Industry groups designed to provide data about ongoing attacks consist of people in position to take action by addressing targeted systems, said Paul Vixie, an Internet pioneer, domain name system expert and security industry luminary. ISACs help coordinate the dissemination of information, but they rely on trust and share with individuals who "need to know," Vixie said. "If you can't take action on any systems or infrastructure, you will not be part of these groups," said Vixie, who recently founded Farsight Security, which specializes in a subscription service for specialized threat intelligence data. "If there is a certain risk of adding someone inside the security perimeter, why take the risk if there is no possible benefit."

Communicating accurate threat information at a rapid pace has been an ongoing priority for incident responders in the public and private sector, said Derek Manky, a global security strategist at Fortinet and spokesperson for the annual Forum of Incident Response and Security Teams (FIRST) Conference held recently in Boston. Progress is being made on the establishment and adoption of global standards for threat intelligence sharing, but legal and regulatory issues pose hurdles that prevent some organizations from participating, Manky said. "It's clear that every industry has unique resources that need to be protected, their own set of threat actors targeting them and similar avenues of attack," Manky said. "Most organizations want to contribute because there's a major benefit in gaining advance notice about attacks."

MSPs with strong security practices are increasingly becoming part of the process. CRN recently reported that the Department of Homeland Security is establishing stronger ties with trusted managed security service providers (MSSPs). The DHS has established a secure connection to share classified intelligence data with AT&T and CenturyLink through its Enhanced Cybersecurity Services program and said it is expanding the program to MSSPs who seek approval.

NEXT: Improving Communication

Threat intelligence sharing is improving significantly within each established ISAC, but communication isn't well established across verticals, said George Johnson, chief security officer at NC4, a public sector IT solution provider that focuses on threat intelligence sharing for risk and information security management. Speaking at the FIRST conference, Johnson said standards for threat sharing are getting better, but technology alone isn't going to solve trust issues among private and public sector representatives. "There are small groups of sharing that are very effective, but we have a long way to go before we solve trust issues that are there today," Johnson said. "Today's problem is that we log onto portals to exchange information and there's often no human interface to it."
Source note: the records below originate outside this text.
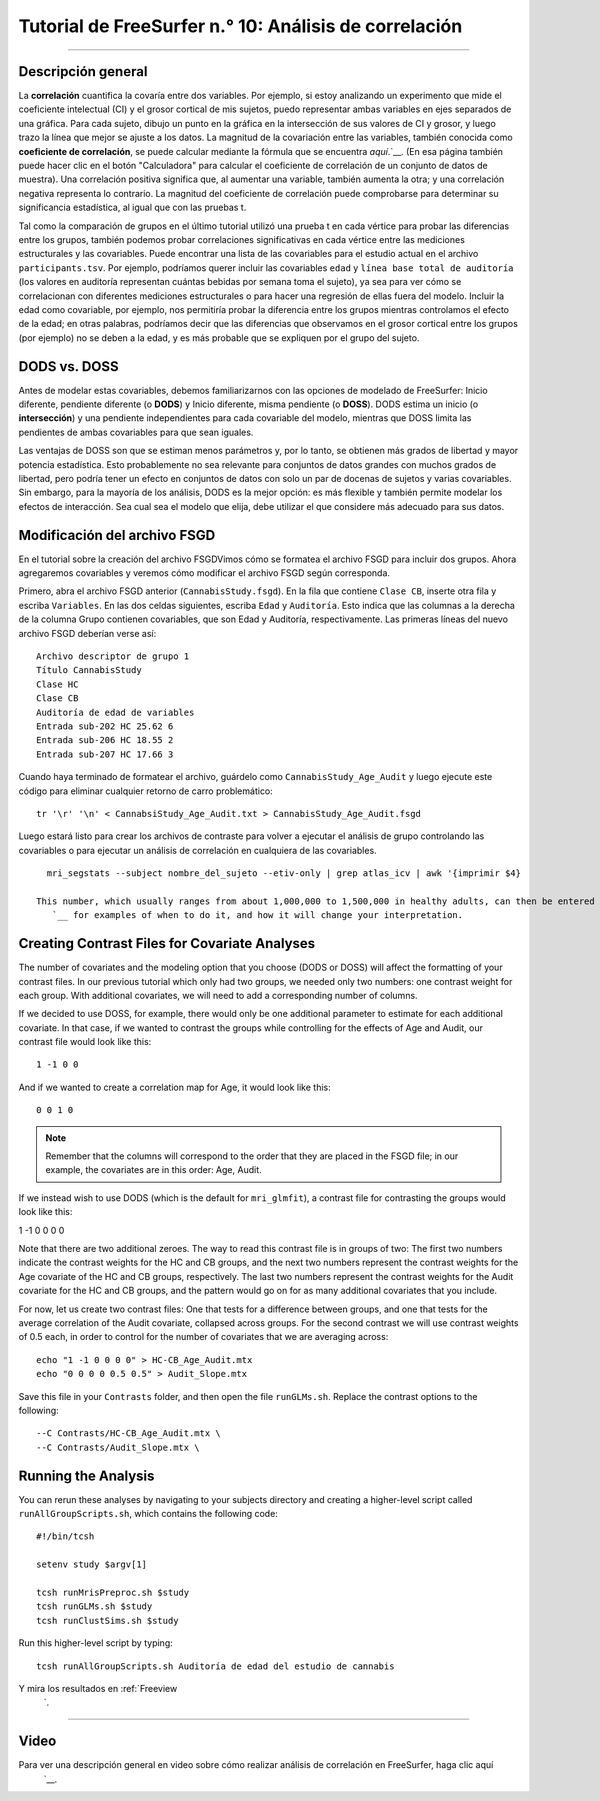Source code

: Tutorial de FreeSurfer n.° 10: Análisis de correlación
=============================================

---------------

Descripción general
********

La **correlación** cuantifica la covaría entre dos variables. Por ejemplo, si estoy analizando un experimento que mide el coeficiente intelectual (CI) y el grosor cortical de mis sujetos, puedo representar ambas variables en ejes separados de una gráfica. Para cada sujeto, dibujo un punto en la gráfica en la intersección de sus valores de CI y grosor, y luego trazo la línea que mejor se ajuste a los datos. La magnitud de la covariación entre las variables, también conocida como **coeficiente de correlación**, se puede calcular mediante la fórmula que se encuentra `aquí`.`__. (En esa página también puede hacer clic en el botón "Calculadora" para calcular el coeficiente de correlación de un conjunto de datos de muestra). Una correlación positiva significa que, al aumentar una variable, también aumenta la otra; y una correlación negativa representa lo contrario. La magnitud del coeficiente de correlación puede comprobarse para determinar su significancia estadística, al igual que con las pruebas t.

.. figura:: 10_Ejemplo_de_correlación.png
  :escala: 50%

.. nota::

  Aunque el coeficiente de correlación describe la covariación entre dos variables, no debe interpretarse como que una variable necesariamente *causa* un aumento o disminución en la otra. Si bien encontrar una correlación fuerte puede ser un primer paso útil para construir un modelo de causalidad entre las variables, estos resultados siempre deben interpretarse con cautela; véase, por ejemplo, el caso de la variable latente.`__.
  
Tal como la comparación de grupos en el último tutorial utilizó una prueba t en cada vértice para probar las diferencias entre los grupos, también podemos probar correlaciones significativas en cada vértice entre las mediciones estructurales y las covariables. Puede encontrar una lista de las covariables para el estudio actual en el archivo ``participants.tsv``. Por ejemplo, podríamos querer incluir las covariables ``edad`` y ``línea base total de auditoría`` (los valores en auditoría representan cuántas bebidas por semana toma el sujeto), ya sea para ver cómo se correlacionan con diferentes mediciones estructurales o para hacer una regresión de ellas fuera del modelo. Incluir la edad como covariable, por ejemplo, nos permitiría probar la diferencia entre los grupos mientras controlamos el efecto de la edad; en otras palabras, podríamos decir que las diferencias que observamos en el grosor cortical entre los grupos (por ejemplo) no se deben a la edad, y es más probable que se expliquen por el grupo del sujeto.

.. figura:: 10_Participantes_Ejemplo.png
  

DODS vs. DOSS
************

Antes de modelar estas covariables, debemos familiarizarnos con las opciones de modelado de FreeSurfer: Inicio diferente, pendiente diferente (o **DODS**) y Inicio diferente, misma pendiente (o **DOSS**). DODS estima un inicio (o **intersección**) y una pendiente independientes para cada covariable del modelo, mientras que DOSS limita las pendientes de ambas covariables para que sean iguales.

Las ventajas de DOSS son que se estiman menos parámetros y, por lo tanto, se obtienen más grados de libertad y mayor potencia estadística. Esto probablemente no sea relevante para conjuntos de datos grandes con muchos grados de libertad, pero podría tener un efecto en conjuntos de datos con solo un par de docenas de sujetos y varias covariables. Sin embargo, para la mayoría de los análisis, DODS es la mejor opción: es más flexible y también permite modelar los efectos de interacción. Sea cual sea el modelo que elija, debe utilizar el que considere más adecuado para sus datos.

.. figura:: 10_DODS_DOSS.png


.. nota::

  DODS es el valor predeterminado para ``mri_glmfit``. Si desea usar DOSS, escriba ``doss`` como segundo argumento después de la opción ``--fsgd`` de mri_glmfit; por ejemplo, ``mri_glmfit --fsgd CannabisStudy.fsgd doss``.


Modificación del archivo FSGD
***********************

En el tutorial sobre la creación del archivo FSGDVimos cómo se formatea el archivo FSGD para incluir dos grupos. Ahora agregaremos covariables y veremos cómo modificar el archivo FSGD según corresponda.

Primero, abra el archivo FSGD anterior (``CannabisStudy.fsgd``). En la fila que contiene ``Clase CB``, inserte otra fila y escriba ``Variables``. En las dos celdas siguientes, escriba ``Edad`` y ``Auditoría``. Esto indica que las columnas a la derecha de la columna Grupo contienen covariables, que son Edad y Auditoría, respectivamente. Las primeras líneas del nuevo archivo FSGD deberían verse así:

::

  Archivo descriptor de grupo 1
  Título CannabisStudy
  Clase HC
  Clase CB
  Auditoría de edad de variables
  Entrada sub-202 HC 25.62 6
  Entrada sub-206 HC 18.55 2
  Entrada sub-207 HC 17.66 3
  
  
Cuando haya terminado de formatear el archivo, guárdelo como ``CannabisStudy_Age_Audit`` y luego ejecute este código para eliminar cualquier retorno de carro problemático:

::

  tr '\r' '\n' < CannabsiStudy_Age_Audit.txt > CannabisStudy_Age_Audit.fsgd
  
Luego estará listo para crear los archivos de contraste para volver a ejecutar el análisis de grupo controlando las covariables o para ejecutar un análisis de correlación en cualquiera de las covariables.

.. nota::

  Otra covariable útil para el análisis intergrupal es el **volumen intracraneal total estimado**, o eTIV. Esto permite controlar el tamaño total de la cabeza, que puede ser un factor de confusión entre grupos con diferentes tamaños de cabeza en promedio (p. ej., hombres y mujeres, ancianos y jóvenes, pacientes y controles; véase este artículo).
    `__ para obtener una descripción general de cuándo es apropiado incluir esta covariable). Si un sujeto se ha procesado con recon-all, la siguiente línea de código usará ``mri_segstats`` para extraer el eTIV (deberá asegurarse de que este comando se ejecute desde el directorio que contiene los sujetos y de que SUBJECTS_DIR apunte a dicho directorio):
  
::

    mri_segstats --subject nombre_del_sujeto --etiv-only | grep atlas_icv | awk '{imprimir $4}
    
  This number, which usually ranges from about 1,000,000 to 1,500,000 in healthy adults, can then be entered into the FSGD file just as we did with the other numbers. Mean-centering the covariates can also change your interpretation of the results; see `this page 
     `__ for examples of when to do it, and how it will change your interpretation.

Creating Contrast Files for Covariate Analyses
**********************************************

The number of covariates and the modeling option that you choose (DODS or DOSS) will affect the formatting of your contrast files. In our previous tutorial which only had two groups, we needed only two numbers: one contrast weight for each group. With additional covariates, we will need to add a corresponding number of columns.

If we decided to use DOSS, for example, there would only be one additional parameter to estimate for each additional covariate. In that case, if we wanted to contrast the groups while controlling for the effects of Age and Audit, our contrast file would look like this:

::

  1 -1 0 0
  
And if we wanted to create a correlation map for Age, it would look like this:

::

  0 0 1 0

.. note::

  Remember that the columns will correspond to the order that they are placed in the FSGD file; in our example, the covariates are in this order: Age, Audit.
  
If we instead wish to use DODS (which is the default for ``mri_glmfit``), a contrast file for contrasting the groups would look like this:

::

1 -1 0 0 0 0

Note that there are two additional zeroes. The way to read this contrast file is in groups of two: The first two numbers indicate the contrast weights for the HC and CB groups, and the next two numbers represent the contrast weights for the Age covariate of the HC and CB groups, respectively. The last two numbers represent the contrast weights for the Audit covariate for the HC and CB groups, and the pattern would go on for as many additional covariates that you include.

For now, let us create two contrast files: One that tests for a difference between groups, and one that tests for the average correlation of the Audit covariate, collapsed across groups. For the second contrast we will use contrast weights of 0.5 each, in order to control for the number of covariates that we are averaging across:

::

  echo "1 -1 0 0 0 0" > HC-CB_Age_Audit.mtx
  echo "0 0 0 0 0.5 0.5" > Audit_Slope.mtx
  
Save this file in your ``Contrasts`` folder, and then open the file ``runGLMs.sh``. Replace the contrast options to the following:

::

  --C Contrasts/HC-CB_Age_Audit.mtx \
  --C Contrasts/Audit_Slope.mtx \
  
  
Running the Analysis
********************

You can rerun these analyses by navigating to your subjects directory and creating a higher-level script called ``runAllGroupScripts.sh``, which contains the following code:

::

  #!/bin/tcsh
  
  setenv study $argv[1]
  
  tcsh runMrisPreproc.sh $study
  tcsh runGLMs.sh $study
  tcsh runClustSims.sh $study
  
Run this higher-level script by typing:

::
  
  tcsh runAllGroupScripts.sh Auditoría de edad del estudio de cannabis
  
  
Y mira los resultados en :ref:`Freeview
     `.

-----------

Video
*****

Para ver una descripción general en video sobre cómo realizar análisis de correlación en FreeSurfer, haga clic aquí
      `__.

      
     
    
   


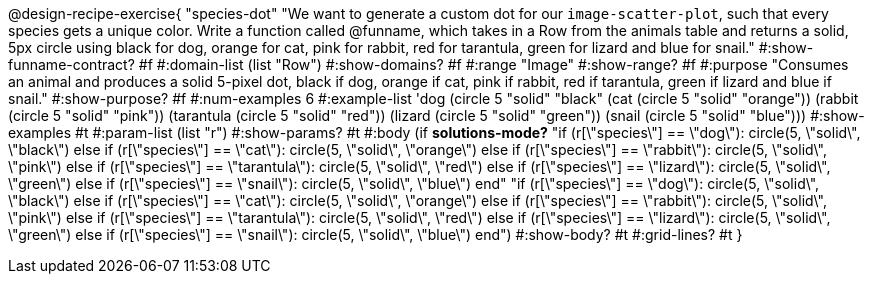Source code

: @design-recipe-exercise{ "species-dot" "We want to generate a custom dot for our `image-scatter-plot`, such that every species gets a unique color. Write a function called @funname, which takes in a Row from the animals table and returns a solid, 5px circle using black for dog, orange for cat, pink for rabbit, red for tarantula, green for lizard and blue for snail."
  #:show-funname-contract? #f
  #:domain-list (list "Row")
  #:show-domains? #f
  #:range "Image"
  #:show-range? #f
  #:purpose "Consumes an animal and produces a solid 5-pixel dot, black if dog, orange if cat, pink if rabbit, red if tarantula, green if lizard and blue if snail."
  #:show-purpose? #f
  #:num-examples 6
  #:example-list '((dog         (circle 5 "solid" "black"))
                   (cat         (circle 5 "solid" "orange"))
                   (rabbit      (circle 5 "solid" "pink"))
                   (tarantula   (circle 5 "solid" "red"))
                   (lizard      (circle 5 "solid" "green"))
                   (snail       (circle 5 "solid" "blue")))
  #:show-examples #t
  #:param-list (list "r")
  #:show-params? #t
  #:body (if *solutions-mode?*
"if (r[\"species\"] == \"dog\"): circle(5, \"solid\", \"black\")
else if (r[\"species\"] == \"cat\"): circle(5, \"solid\", \"orange\")
else if (r[\"species\"] == \"rabbit\"): circle(5, \"solid\", \"pink\")
else if (r[\"species\"] == \"tarantula\"): circle(5, \"solid\", \"red\")
else if (r[\"species\"] == \"lizard\"): circle(5, \"solid\", \"green\")
else if (r[\"species\"] == \"snail\"): circle(5, \"solid\", \"blue\")
          end"
"if (r[\"species\"] == \"dog\"): circle(5, \"solid\", \"black\")
else if (r[\"species\"] == \"cat\"): circle(5, \"solid\", \"orange\")
else if (r[\"species\"] == \"rabbit\"): circle(5, \"solid\", \"pink\")
else if (r[\"species\"] == \"tarantula\"): circle(5, \"solid\", \"red\")
else if (r[\"species\"] == \"lizard\"): circle(5, \"solid\", \"green\")
else if (r[\"species\"] == \"snail\"): circle(5, \"solid\", \"blue\")
          end")
  #:show-body? #t
  #:grid-lines? #t }
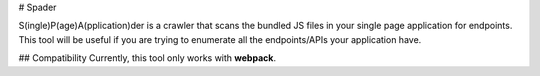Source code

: # Spader

S(ingle)P(age)A(pplication)der is a crawler that scans the bundled JS files in your single page application for endpoints. This tool will be useful if you are trying to enumerate all the endpoints/APIs your application have.

## Compatibility
Currently, this tool only works with **webpack**.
The financial industry, which has one of the most mature and threat-intelligence-sharing initiatives among banks, brokerage houses and other services, regularly shares information with each other and the Department of Homeland Security. Security experts see it as a model for other industry sectors, following its role in successfully addressing a long line of extensive attacks against the industry.

But threat sharing needs automation to eliminate sluggish and outdated mechanisms, such as email lists and portals that can hamper the speed at which actionable data can get in the hands of the responders, said Denise Anderson, vice president of the Financial Services Information Sharing and Analysis Center (FS-ISAC) and chair of the National Council of ISACs. Anderson, who spoke to incident responders during a session at the FIRST Conference with Johnson on automating threat intelligence, was optimistic that threat intelligence delivery improvements could bolster incident response. Signs of improvements, according to Anderson, include advancements in research, such as the work of the MITRE Corporation, a nonprofit that has been working on creating a standardized language to represent structured cyberthreat information.

One such standard created by MITRE is Structured Threat Information eXpression (STIX), which helps get to the root of a cyberattack so security incident characteristics can be formally described in a structured manner. Industry sharing groups aid incident responders by describing threat indicators associated with an attack and the tactics and techniques used by criminals into information that creates a course of action for those receiving the data, Anderson said. The model holds promise in establishing robust repositories of trusted information where researchers can identify commonalities that may not have been previously observable, Anderson said.

"The next phase is building repositories of trust, scoring and analyzing them," Anderson said.